Jonah Lehrer mulls the Flynn Effect, or the "widespread increase in IQ scores over time." One theory:
It obviously has to be extremely widespread, since the IQ gains exist at the population level. One frequently cited factor is the increasing complexity of entertainment, which might enhance abstract problem solving skills. (As Flynn himself noted, "The very fact that children are better and better at IQ test problems logically entails that they have learned at least that kind of problem-solving skill better, and it must have been learned somewhere.") This suggests that, because people are now forced to make sense of Lost or the Harry Potter series or World of Warcraft, they're also better able to handle hard logic puzzles. (The effect is probably indirect, with the difficult forms of culture enhancing working memory and the allocation of attention.) As Steven Johnson argued, everything bad is good for us, especially when the bad stuff has lots of minor characters and subplots. HBO is a cognitive workout.
Just as casually lifting a five-pound weight with enough repetitions will over time improve muscle strength, or doing the New York Times crossword puzzle every day will hone memory and mental agility, I wonder if our evolving viewing habits and desire for increasingly engaging entertainment are making us smarter and more observant, in contradiction to what our moms told us about that crap rotting our brains. (Well, okay, there is still Jersey Shore.)

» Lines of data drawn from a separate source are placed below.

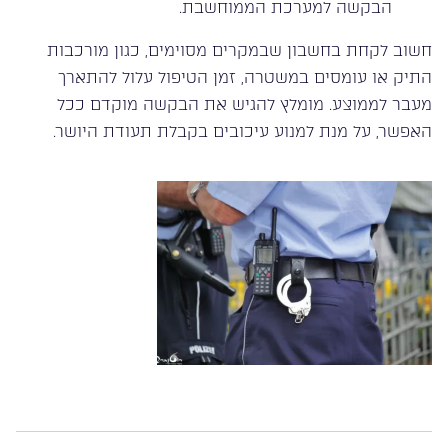
הבקשה למערכת הממוחשבת.
חשוב לקחת בחשבון שבמקרים מסוימים, כגון מורכבות
התיק או עומסים במשטרה, זמן הטיפול עלול להתארך
מעבר לממוצע. מומלץ להגיש את הבקשה מוקדם ככל
האפשר, על מנת למנוע עיכובים בקבלת תעודת היושר.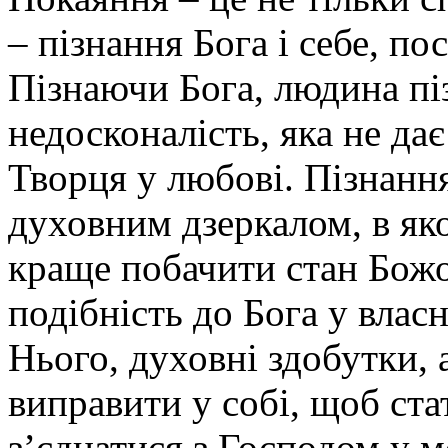
– пізнання Бога і себе, по
Пізнаючи Бога, людина піз
недосконалість, яка не дає
Творця у любові. Пізнанн
духовним дзеркалом, в як
краще побачити стан Божо
подібність до Бога у власн
Нього, духовні здобутки, а
виправити у собі, щоб ст
з’єднатися з Господом у мо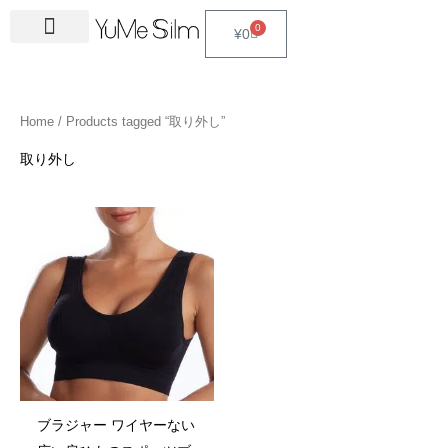
Skip
4
1
9
2
2
6
2
6
3
1
5
3
2
1
4
2
1
3
2
1
6
1
4
2
0
Cart
¥
0
to
5
5
p
3
7
p
4
p
4
8
p
p
p
p
3
5
3
p
4
4
p
4
4
5
content
p
p
r
p
p
r
p
r
p
p
r
r
r
r
p
p
p
r
p
p
r
6
p
p
r
r
o
r
r
o
r
o
r
r
o
o
o
o
r
r
r
o
r
r
o
p
r
r
Home
/ Products tagged “取り外し”
o
o
d
o
o
d
o
d
o
o
d
d
d
d
o
o
o
d
o
o
d
r
o
o
d
d
u
d
d
u
d
u
d
d
u
u
u
u
d
d
d
u
d
d
u
o
d
d
取り外し
u
u
c
u
u
c
u
c
u
u
c
c
c
c
u
u
u
c
u
u
c
d
u
u
c
c
t
c
c
t
c
t
c
c
t
t
t
t
c
c
c
t
c
c
t
u
c
c
Price
range:
t
t
s
t
t
s
t
s
t
t
s
s
s
t
t
t
s
t
t
s
c
t
t
¥270
through
s
s
s
s
s
s
s
s
s
s
s
s
t
s
s
¥290
s
ブラジャー ワイヤーない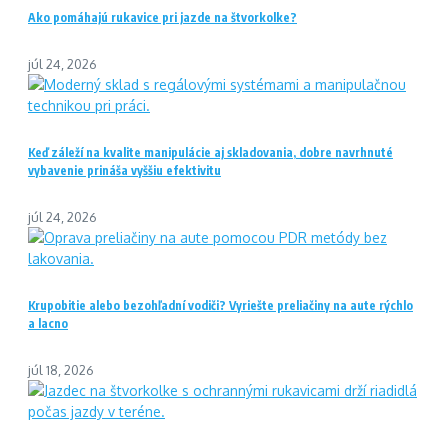
Ako pomáhajú rukavice pri jazde na štvorkolke?
júl 24, 2026
Keď záleží na kvalite manipulácie aj skladovania, dobre navrhnuté
vybavenie prináša vyššiu efektivitu
júl 24, 2026
Krupobitie alebo bezohľadní vodiči? Vyriešte preliačiny na aute rýchlo
a lacno
júl 18, 2026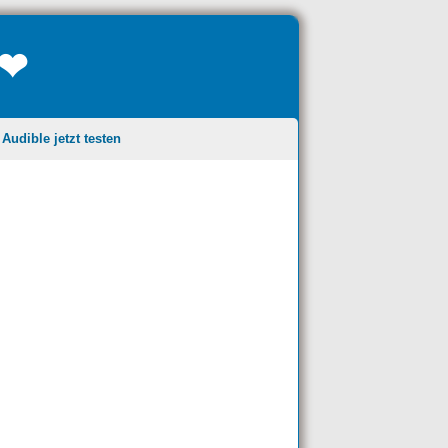
❤❤
udible jetzt testen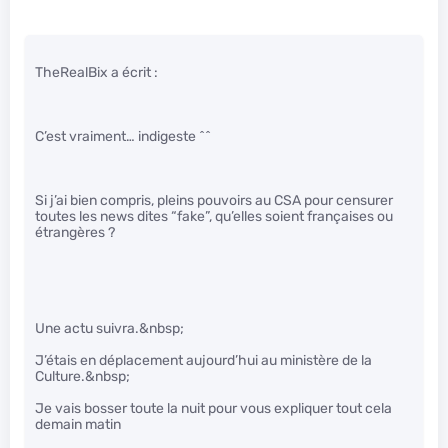
TheRealBix a écrit :
C’est vraiment… indigeste ^^
Si j’ai bien compris, pleins pouvoirs au CSA pour censurer
toutes les news dites “fake”, qu’elles soient françaises ou
étrangères ?
Une actu suivra.&nbsp;
J’étais en déplacement aujourd’hui au ministère de la
Culture.&nbsp;
Je vais bosser toute la nuit pour vous expliquer tout cela
demain matin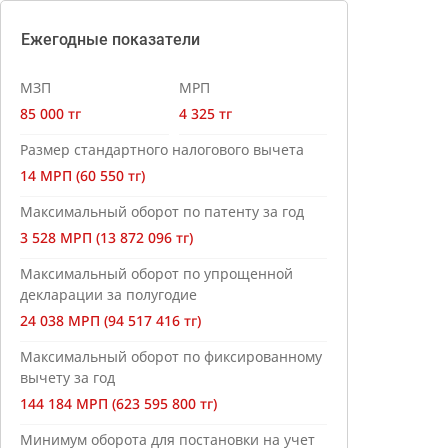
Ежегодные показатели
МЗП
МРП
85 000 тг
4 325 тг
Размер стандартного налогового вычета
14 МРП (60 550 тг)
Максимальный оборот по патенту за год
3 528 МРП (13 872 096 тг)
Максимальный оборот по упрощенной
декларации за полугодие
24 038 МРП (94 517 416 тг)
Максимальный оборот по фиксированному
вычету за год
144 184 МРП (623 595 800 тг)
Минимум оборота для постановки на учет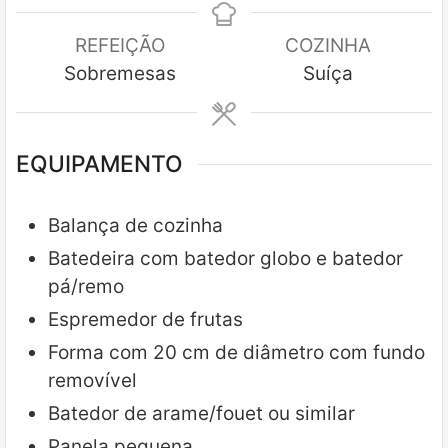
REFEIÇÃO
COZINHA
Sobremesas
Suíça
EQUIPAMENTO
Balança de cozinha
Batedeira com batedor globo e batedor
pá/remo
Espremedor de frutas
Forma com 20 cm de diâmetro com fundo
removível
Batedor de arame/fouet ou similar
Panela pequena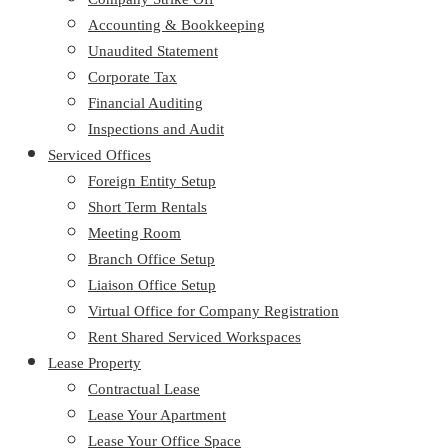
Accounting & Bookkeeping
Unaudited Statement
Corporate Tax
Financial Auditing
Inspections and Audit
Serviced Offices
Foreign Entity Setup
Short Term Rentals
Meeting Room
Branch Office Setup
Liaison Office Setup
Virtual Office for Company Registration
Rent Shared Serviced Workspaces
Lease Property
Contractual Lease
Lease Your Apartment
Lease Your Office Space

It's an interesting notion, albeit one I'm wary about drawing too much from. After all, as Lehrer says, the effect is likely indirect and in any case "it's wise to be modest about what we know about population changes in IQ over time."

Nonetheless, I wonder if in fifty years today's more "complex" and "sophisticated" entertainment will seem as thin and simplistic as the programming that went out over black-and-white screens and rabbit-ear antennas decades ago seems to us. If so, at least we have it on good authority that viewers in the future will have a sixth finger for the remote control.